L’armée française a pris position dans la nuit de mardi à mercredi sur l’aéroport de Kidal, qui, après Gao et Tombouctou, reprises en moins de trois jours du 26 au 29 janvier, était la dernière grande ville du Nord encore aux mains des groupes armés qui occupaient cette région depuis près de dix mois. “Les forces françaises sont à Kidal et tiennent l’aéroport. En attendant qu’elles et d’autres forces africaines puissent sécuriser la ville”, a affirmé Jean-Yves Le Drian. Quelque 2 000 soldats africains sont actuellement déployés au Mali aux côtés de quelque 3 500 militaires français.

Longtemps tenue par le groupe islamiste Ansar Dine (Défenseurs de l’islam) d’Iyad Ag Ghaly, ex-rebelle touareg, Kidal venait de passer sous le contrôle du Mouvement islamique de l’Azawad (MIA, dissident d’Ansar Dine) et du Mouvement national pour la libération de l’Azawad (MNLA, rébellion touareg) quand les Français y sont arrivés.
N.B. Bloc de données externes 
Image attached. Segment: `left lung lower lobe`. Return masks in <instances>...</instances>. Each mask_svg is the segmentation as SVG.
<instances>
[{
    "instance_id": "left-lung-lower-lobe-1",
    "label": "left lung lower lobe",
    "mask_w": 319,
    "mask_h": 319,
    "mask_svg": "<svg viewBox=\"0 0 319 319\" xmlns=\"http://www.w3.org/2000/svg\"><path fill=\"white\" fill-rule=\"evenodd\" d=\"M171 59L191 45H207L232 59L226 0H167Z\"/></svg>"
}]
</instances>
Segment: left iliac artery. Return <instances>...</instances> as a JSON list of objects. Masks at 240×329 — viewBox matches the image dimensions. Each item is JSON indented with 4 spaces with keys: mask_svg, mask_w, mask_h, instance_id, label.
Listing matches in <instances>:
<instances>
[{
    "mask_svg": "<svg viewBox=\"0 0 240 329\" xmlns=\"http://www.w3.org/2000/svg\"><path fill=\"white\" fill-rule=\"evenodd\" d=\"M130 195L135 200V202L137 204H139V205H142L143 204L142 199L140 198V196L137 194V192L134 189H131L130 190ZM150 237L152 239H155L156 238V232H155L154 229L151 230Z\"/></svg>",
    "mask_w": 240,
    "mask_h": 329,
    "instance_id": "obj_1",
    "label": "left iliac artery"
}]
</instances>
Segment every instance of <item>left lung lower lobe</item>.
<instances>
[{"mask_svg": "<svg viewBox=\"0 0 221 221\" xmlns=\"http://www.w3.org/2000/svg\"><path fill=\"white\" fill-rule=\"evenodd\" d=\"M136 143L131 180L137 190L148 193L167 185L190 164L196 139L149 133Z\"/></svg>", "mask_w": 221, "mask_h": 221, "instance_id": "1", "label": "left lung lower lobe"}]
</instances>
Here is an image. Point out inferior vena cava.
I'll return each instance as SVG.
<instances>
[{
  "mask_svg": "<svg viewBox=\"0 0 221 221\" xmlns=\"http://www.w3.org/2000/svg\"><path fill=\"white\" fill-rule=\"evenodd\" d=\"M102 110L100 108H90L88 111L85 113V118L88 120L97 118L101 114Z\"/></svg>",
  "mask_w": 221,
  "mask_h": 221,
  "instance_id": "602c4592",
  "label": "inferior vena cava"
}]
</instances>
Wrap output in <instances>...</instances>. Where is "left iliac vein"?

Le MIA a fait savoir mercredi qu’il s’opposait à la venue à Kidal de soldats maliens et ouest-africains. Experts et sources sécuritaires régionales pensent que c’est dans les zones montagneuses de l’Adrar des Ifoghas de la région de Kidal, berceau des Touareg proche de la frontière algérienne, que les combattants et chefs des groupes liés à Al-Qaida se sont repliés après avoir fui les raids aériens de l’armée française sur Gao et Tombouctou.

Que “mijote” l’adversaire ?

Interrogé sur une avancée des forces françaises “au-delà de Kidal” pour repousser les combattants islamistes, Jean-Yves Le Drian s’est refusé à toute précision. “La mission des forces françaises n’a pas changé : contribuer à restaurer l’intégrité et la souveraineté du Mali, c’est-à-dire sur l’ensemble de son territoire. Mais contribuer, pas seules, avec les forces maliennes et africaines”, a-t-il déclaré.

Sur Radio France International (RFI), le président malien par intérim, Dioncounda Traoré, s’est de son côté interrogé sur la stratégie des groupes armés islamistes, se demandant “pourquoi il n’y a pas eu de combats, ce que l’adversaire mijote”. Les islamistes “se sont retirés des grandes villes pour ne pas se trouver coincés et ils ont dû se retirer pas très loin de ces agglomérations”, a-t-il ajouté. Concernant le volet politique de la crise malienne et la perspective de l’après-guerre, Dioncounda Traoré a déclaré : “Le seul groupe avec lequel nous pouvons envisager des négociations, c’est certainement le MLNA, à condition que le MLNA renonce à toutes ses prétentions territoriales.”

Rébellion laïque, le MNLA a renoncé à sa revendication d’indépendance du nord du Mali, d’où il avait été totalement évincé en juin 2012 par Aqmi et ses alliés, Ansar Dine et Mujao. Dioncounda Traoré a estimé que le président burkinabé Blaise Compaoré, médiateur ouest-africain dans la crise malienne, se “trompe” en pensant pouvoir négocier avec Ansar Dine, à l’origine de l’offensive du 10 janvier vers le sud du Mali qui a déclenché l’intervention de l’armée française. “Il est évident qu’Ansar Dine s’est disqualifié, il n’est plus éligible au dialogue, quel que soit par ailleurs le masque que certains d’entre eux ont décidé de porter désormais”, a affirmé Dioncounda Traoré, allusion au mouvement dissident MIA. Les députés maliens ont voté à l’unanimité la mise en place d’une “feuille de route” politique pour l’après-guerre qui prévoit une discussion avec certains groupes armés rejetant le “terrorisme” et la partition du Mali dans le cadre de la “réconciliation nationale”.